Real-world tips for virtual student placements
It isn’t only courses that are on-line, student placements are now a digital experience
It’s an experience new to work integrated learning organisers, so WIL practitioners, Friederika Kaider, Harsh Suri and Wayne Read (all Deakin U), Leoni Russell (RMIT) and Annette Marlow, (U Tas) have created a twelve-tip guide to virtual WIL.
It’s obviously useful now, and it will stay so after the pestilence passes. The authors point to “the changing nature of work, reflected in increased contract and ‘gig’ work (and) the expanding digitisation of jobs” as increasing demand for student placements that aren’t in a physical place.
The guide is here.
Paying for top research performance
Australian universities celebrate high-performance research rankings, but William Locke points out they have less to applaud on their teaching scores
Australia looms large on league tables (ARWU, QS, Times Higher), with consistent performances over the last decade or so by Uni Melbourne, ANU, Uni Sydney and Uni Queensland as well as big improvements by UNSW and Monash U.
How they do it is down to money and management, as Professor Locke (Melbourne Centre for the Study of Higher Education) explains in a new paper for the journal International Higher Education appearing Friday, US east coast time).
The cash has come from student fees, domestic and international. Acknowledging the work of Frank Larkins, Professor Locke points to the big five (Melbourne, Sydney, Queensland, UNSW and Monash), which have had average revenue per EFT, 50 per cent higher than the all-uni outcome.
But it’s the five’s money management that mattered, increasing asset bases, increasing discretionary revenues by recruiting casuals for teaching.
The result is more money available for research but it came at a price, “high student-staff ratios and relatively modest teaching reputations.”
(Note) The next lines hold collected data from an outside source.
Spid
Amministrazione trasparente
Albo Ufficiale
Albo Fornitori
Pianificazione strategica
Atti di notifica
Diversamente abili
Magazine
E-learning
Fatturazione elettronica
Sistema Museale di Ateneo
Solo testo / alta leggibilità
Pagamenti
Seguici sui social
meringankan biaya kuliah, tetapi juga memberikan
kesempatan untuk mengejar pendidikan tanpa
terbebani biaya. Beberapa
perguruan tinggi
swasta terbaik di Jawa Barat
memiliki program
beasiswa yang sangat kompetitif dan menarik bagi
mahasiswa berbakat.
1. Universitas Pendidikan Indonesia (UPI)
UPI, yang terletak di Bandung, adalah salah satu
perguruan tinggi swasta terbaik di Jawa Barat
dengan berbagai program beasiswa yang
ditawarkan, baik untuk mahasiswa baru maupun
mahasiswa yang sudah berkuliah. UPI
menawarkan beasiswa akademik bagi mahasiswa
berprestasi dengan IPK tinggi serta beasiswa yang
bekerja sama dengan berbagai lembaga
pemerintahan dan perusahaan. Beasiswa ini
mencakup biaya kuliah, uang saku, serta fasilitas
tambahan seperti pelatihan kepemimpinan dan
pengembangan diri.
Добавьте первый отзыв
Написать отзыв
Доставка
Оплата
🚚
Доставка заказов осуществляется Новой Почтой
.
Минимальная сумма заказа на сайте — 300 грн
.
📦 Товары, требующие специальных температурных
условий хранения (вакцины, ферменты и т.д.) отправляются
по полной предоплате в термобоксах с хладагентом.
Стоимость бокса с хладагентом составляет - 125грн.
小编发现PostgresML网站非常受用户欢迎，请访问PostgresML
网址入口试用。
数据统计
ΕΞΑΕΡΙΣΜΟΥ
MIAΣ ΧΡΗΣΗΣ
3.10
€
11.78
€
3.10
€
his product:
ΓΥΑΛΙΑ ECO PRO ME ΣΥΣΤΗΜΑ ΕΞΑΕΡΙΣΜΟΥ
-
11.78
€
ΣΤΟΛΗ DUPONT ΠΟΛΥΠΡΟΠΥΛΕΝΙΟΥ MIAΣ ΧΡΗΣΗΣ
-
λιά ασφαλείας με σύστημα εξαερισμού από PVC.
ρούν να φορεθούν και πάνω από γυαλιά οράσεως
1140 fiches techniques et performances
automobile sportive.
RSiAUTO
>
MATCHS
“The big question is whether this performance – in financial management and rankings position – is sustainable in the context of the Covid-19 pandemic, an unsupportive government and geopolitical vulnerability that Australian universities find themselves in,” Professor Locke asks.
COVID-19 industrial accord achieves
A committee with representatives from the higher education union and the university system’s peak industrial association approves COVID-19 savings plans at La Trobe U, Monash U and UWA
Where this came from: In April, four vice chancellors, with the National Tertiary Education Union, and uni managements’ Australian Higher Education Industrial Association proposed a national accord. The union would support agreed concessions on wages and conditions at individual universities. In return institutions would submit their COVID 19 financial situation to an independent committee, including NTEU and AHEIA reps and an independent chair.
It was greeted by a nupathon from most Australian university managements, who, among other reasons, did not like the external oversight.
But three of the four VCs who negotiated the original deal went ahead and the committee reports are now in for their La Trobe U, Monash U,and UWA. (The fourth VC, Charles Sturt U’s Andrew Vann, could not convince his council).
What happened: The committee checked the three university’s savings plans, including temporary cuts to wages and conditions and judged them commensurate to revenue shortfalls and the number of jobs they would save. The universities have already put the packages to staff votes which were carried at all three.
It worked: Despite internal union opposition at all three unis, this has been a relatively no-fuss process. Western Sydney U, and Uni Tasmania, which adapted the NTEU-AHEIA model, also have staff agreements.
In contrast, universities that are going it alone to convince staff to accept cuts to staff pay and conditions in return fo reduced departures are having tougher times. Uni Melbourne lost a staff vote, Uni Wollongong’s staff rejected two cuts-options from management and the university is now in-talks with campus unions. ANU staff voted for management’s savings plan, which the local NTEU opposed, but it only just got up, with a 50.46 per cent yes vote.